### WHAT TO DO
From the post below on setting up Dolby and DTS audio in Windows, reproduce word for word the part that opens with "Anyway you must" and closes with "higher bit rate!".

### GIVEN PASSAGE

<<<<

Theres an app free from the microsoft app store called dolby access, and one called DTS sound unbound.

You install those. Then go to say netflix which has dolby digital plus 7.1 if you install windows 10 appstores netflix app on certain titles. And you configure your "sound" settings for dolby atmos for home theater. If you use headphones (like hifiman RE600S in ears or hifiman sundara over ears with one of the most powerful headphone amps on market like 10W or more or basically a cheap tiny desktop speaker amp with high slew rate and high swing voltage and balanced) Then umm you may want to purchase DTSX headphones for about $20AUD was it? or consider the dolby option too. One maybe sounds more bassier and boomier for games the other more clear and sort of life like.

Anyway you must have in your advanced audio properites "enabled exclusive mode application access" enabled checked for both of them. WASAPI passthrough and ASIO low latency wont work without it. Also all dolby audio such as digital plus for web content is low bit rate web streaming compressed lossy AC3 file format, old dolby digital AC3 5.1 over optical cable which usually only handles stereo lossy is same AC3 format from the 80s (first dolby 5.1 movie in cinemas was apocalypse now 1979 which had its own dolby optical matrix system like a year after but Sony Phillips toslink became the standard) modern 9-13 channel lossless Dolby master audio tracks on bluray disc and 19-21 channel dolby atmos played back from the same 9-13channel discs lossless is the same AC3 file format and standards as the 80's and its just a higher bit rate!

so you will want your movie to be with ac3 file or an AC3 audio.. you then get a free player like daum potplayer and enable AC3 passthrough and consider setting both the audio renderer and output to WASAPI mode. also consider trying exclusive mode out. For decoding 10bit HEVC you may need to set daum to d3d11 renderer and tell it to use hardware acceleration toggle it on off a few times till it works in filters > video codecs properties tab down the bottom. and right click select video > renderer or audio > renderer while playing back. Video >  pixel shaders often has color correction for ICC or that 2048 stuff to toggle on to get some HDR 10bit HEVC files to look the right colour or less washed out or dull. I often like to output resampled to 96khz in daum pot player surround sound or play back with the kodi app free from windows 10 app store. daum potplayer may need download from external website and some AV software may find a virus in there? not always tho.. its strange but as its open source app player like KM player and others being best parts chosen and rewritten some people maybe sneak them into  several open source projects its almost entirely derived from with additional filters/settings.

>>>>

### INPUT DATA
<<<<

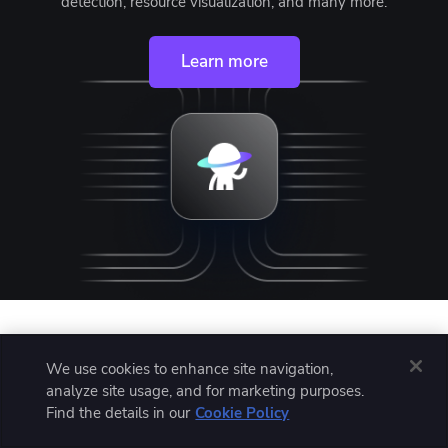
detection, resource visualization, and many more.
Learn more
Written by
We use cookies to enhance site navigation,
analyze site usage, and for marketing purposes.
Find the details in our
Cookie Policy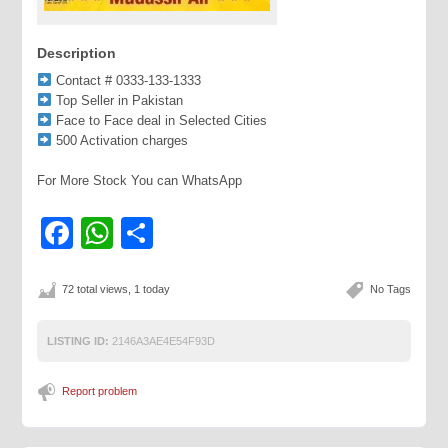
Description
Contact # 0333-133-1333
Top Seller in Pakistan
Face to Face deal in Selected Cities
500 Activation charges
For More Stock You can WhatsApp
Facebook
WhatsApp
Share
72 total views, 1 today
No Tags
LISTING ID:
2146A3AE4E54F93D
Report problem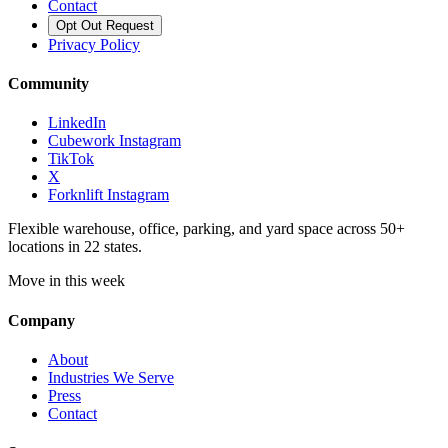
Contact
Opt Out Request
Privacy Policy
Community
LinkedIn
Cubework Instagram
TikTok
X
Forknlift Instagram
Flexible warehouse, office, parking, and yard space across 50+
locations in 22 states.
Move in this week
Company
About
Industries We Serve
Press
Contact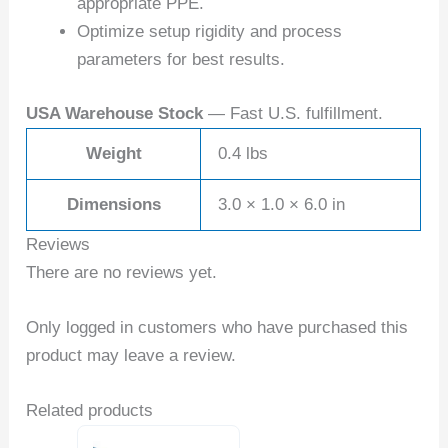
appropriate PPE.
Optimize setup rigidity and process
parameters for best results.
USA Warehouse Stock
— Fast U.S. fulfillment.
Weight
0.4 lbs
Dimensions
3.0 × 1.0 × 6.0 in
Reviews
There are no reviews yet.
Only logged in customers who have purchased this
product may leave a review.
Related products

>>>>

### FINISHED EXERCISE
Anyway you must have in your advanced audio properites "enabled exclusive mode application access" enabled checked for both of them. WASAPI passthrough and ASIO low latency wont work without it. Also all dolby audio such as digital plus for web content is low bit rate web streaming compressed lossy AC3 file format, old dolby digital AC3 5.1 over optical cable which usually only handles stereo lossy is same AC3 format from the 80s (first dolby 5.1 movie in cinemas was apocalypse now 1979 which had its own dolby optical matrix system like a year after but Sony Phillips toslink became the standard) modern 9-13 channel lossless Dolby master audio tracks on bluray disc and 19-21 channel dolby atmos played back from the same 9-13channel discs lossless is the same AC3 file format and standards as the 80's and its just a higher bit rate!